DPW deploys new anti-icing program
January 25, 2013
After the three massive snow storms dubbed "Snowmageddon" hit Joint Base Myer-Henderson Hall in February 2010, the Directorate of Public Works invested in upgrading its snow-fighting capability and improving snow removal operations on JBM-HH. The cornerstone of the DPW's snow fighting strategy is a new anti-icing program using salt brine.
What is salt brine?
Salt brine is water saturated with sodium chloride, or more simply, rock salt dissolved in water. Today, it is used as a supplement to the traditional street clearing method of spreading a rock salt and sand mixture. It is JBM-HH's anti-icing program beginning in January 2013 to take a proactive approach to controlling snow and ice on JBM-HH's roadways and parking lots. Applying brine to the roadway surface is similar to spraying a frying pan with either oil or a cooking spray to keep food from sticking to the bottom of the pan.
When is salt brine used?
Salt brine is applied to the road surface up to 72 hours in advance of a predicted snow event. Ideally, pre-application is done during dry weather, allowing the brine to dry completely and embed into the asphalt before freezing precipitation (snow/ice) arrives. When snow hits the asphalt, the brine activates and immediately lowers the freezing point of water. The melting process, however, does not happen immediately. Streets and parking lots may appear snow covered, but don't be deceived by it. The objective of the salt brine is to prevent the bond of ice or snow to the roadway, not to melt it; thus allowing smooth, easy plowing during the weather event. Under the traditional method, when a previously rock salt-treated street was plowed, most of the salt was pushed off the road surface along with the snow. Water and rock salt is mixed into brine to a 23.3 percent concentration of salt which will withstand freezing temperatures to minus 6 degrees, and can be spread with temperatures as low as 10 degrees.
Anti-icing versus De-icing
Anti-icing prevents the snow and ice from bonding to the pavement (proactive approach). However, de-icing is designed to melt through the ice and snowpack and to break its bond with the road surface (a reactive process). Research studies have shown that it can take four to eight times more salt to de-ice than to anti-ice.
Why use salt brine?
It is anticipated that the cost savings for DPW will be approximately $10,000 per storm in material costs alone. It takes about 2.5 pounds of salt to make one gallon of liquid sodium chloride (brine). It costs about $.6 cents/gallon (using $50/ton for salt) to make the 23.3 percent salt brine solution. Therefore salt brine is much more cost effective, and by using the salt brine it allows the DPW to apply it during normal working hours. In addition, this allows the DPW to have all the road and travel lanes of the parking lots pre-treated before driving conditions deteriorate. This will help the snow/ice from bonding to the pavement surface. As a result, the roads return to bare pavement more quickly once the storm has ended.
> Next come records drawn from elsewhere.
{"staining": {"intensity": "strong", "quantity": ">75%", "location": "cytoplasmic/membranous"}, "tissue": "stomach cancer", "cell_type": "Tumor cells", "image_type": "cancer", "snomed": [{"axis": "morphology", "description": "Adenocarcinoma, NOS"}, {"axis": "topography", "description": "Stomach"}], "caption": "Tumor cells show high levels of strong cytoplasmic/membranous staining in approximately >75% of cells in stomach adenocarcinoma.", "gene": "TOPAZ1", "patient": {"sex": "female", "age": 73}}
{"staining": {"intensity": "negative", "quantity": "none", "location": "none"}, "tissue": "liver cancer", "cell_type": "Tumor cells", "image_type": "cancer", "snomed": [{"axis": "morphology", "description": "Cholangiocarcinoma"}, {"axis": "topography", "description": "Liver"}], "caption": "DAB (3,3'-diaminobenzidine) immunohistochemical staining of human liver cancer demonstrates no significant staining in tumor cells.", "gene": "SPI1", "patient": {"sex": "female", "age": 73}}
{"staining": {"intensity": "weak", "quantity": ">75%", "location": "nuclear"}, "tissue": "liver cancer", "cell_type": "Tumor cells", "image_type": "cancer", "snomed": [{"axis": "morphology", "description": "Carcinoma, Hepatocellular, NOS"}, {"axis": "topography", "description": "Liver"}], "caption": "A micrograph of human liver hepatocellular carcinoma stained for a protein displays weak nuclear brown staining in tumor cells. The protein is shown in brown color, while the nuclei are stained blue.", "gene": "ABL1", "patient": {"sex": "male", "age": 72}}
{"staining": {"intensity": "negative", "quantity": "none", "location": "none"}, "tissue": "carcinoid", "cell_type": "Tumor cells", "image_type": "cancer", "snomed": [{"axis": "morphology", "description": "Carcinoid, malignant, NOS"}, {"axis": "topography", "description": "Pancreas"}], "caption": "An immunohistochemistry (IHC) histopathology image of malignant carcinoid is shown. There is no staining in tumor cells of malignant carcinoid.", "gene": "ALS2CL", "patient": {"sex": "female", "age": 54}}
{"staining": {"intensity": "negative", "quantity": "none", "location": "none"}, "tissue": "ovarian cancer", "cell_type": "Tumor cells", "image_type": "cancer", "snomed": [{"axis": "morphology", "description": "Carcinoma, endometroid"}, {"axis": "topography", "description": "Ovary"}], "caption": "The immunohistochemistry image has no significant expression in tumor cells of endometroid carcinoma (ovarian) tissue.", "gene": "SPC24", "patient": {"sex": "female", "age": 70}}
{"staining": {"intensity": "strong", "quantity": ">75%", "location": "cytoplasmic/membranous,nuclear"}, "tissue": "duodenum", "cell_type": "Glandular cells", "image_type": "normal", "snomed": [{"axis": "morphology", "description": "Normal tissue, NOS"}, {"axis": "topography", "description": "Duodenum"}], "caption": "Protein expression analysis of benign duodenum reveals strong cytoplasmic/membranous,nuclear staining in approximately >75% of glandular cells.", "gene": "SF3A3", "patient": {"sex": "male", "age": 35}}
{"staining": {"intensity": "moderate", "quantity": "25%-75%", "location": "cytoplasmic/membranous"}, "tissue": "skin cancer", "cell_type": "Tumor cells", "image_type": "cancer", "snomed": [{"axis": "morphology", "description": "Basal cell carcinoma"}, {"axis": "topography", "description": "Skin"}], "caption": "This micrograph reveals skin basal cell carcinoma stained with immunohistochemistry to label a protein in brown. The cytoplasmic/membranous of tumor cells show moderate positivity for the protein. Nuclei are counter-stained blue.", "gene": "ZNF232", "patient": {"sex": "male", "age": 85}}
How is salt brine applied to the road when pre-treating?
Motorists can expect to see DPW crews pre-treating roads with salt brine using pickup trucks and utility vehicles with sprayer units that slide into the bed of typical plow truck.
What should I do when following a vehicle applying salt brine?
Vehicles applying salt brine usually travel at speeds around 25 mph. Motorists should stay back at least 50 feet from the vehicle while pre-treatment operations are in progress.
What are other advantages of using salt brine?
1) Anti-icing returns road surfaces to normal faster, resulting in fewer accidents and delays.
2) Using a liquid ice-melt jump-starts the melting process because rock salt needs moisture to be effective.
3) Brine doesn't bounce or blow off the road surface so material is used more efficiently.
4) If the storm is delayed, salt residue remains on the road ready to begin work when precipitation begins.
5) Crews can cover more territory by beginning treatment in advance of a storm.
6) Increased efficiency results in use of less salt, minimizing environmental concerns.
7) The use of dry sand/abrasives for snow and ice control has very little value in providing lasting friction enhancements and they do not melt snow/ice.
8) Sand/Abrasives although not a chemical, sand/abrasives have a negative impact on the environment. Sand/abrasives use contributes to sedimentation in streams, air quality, water quality and impacts fish and other aquatic resources.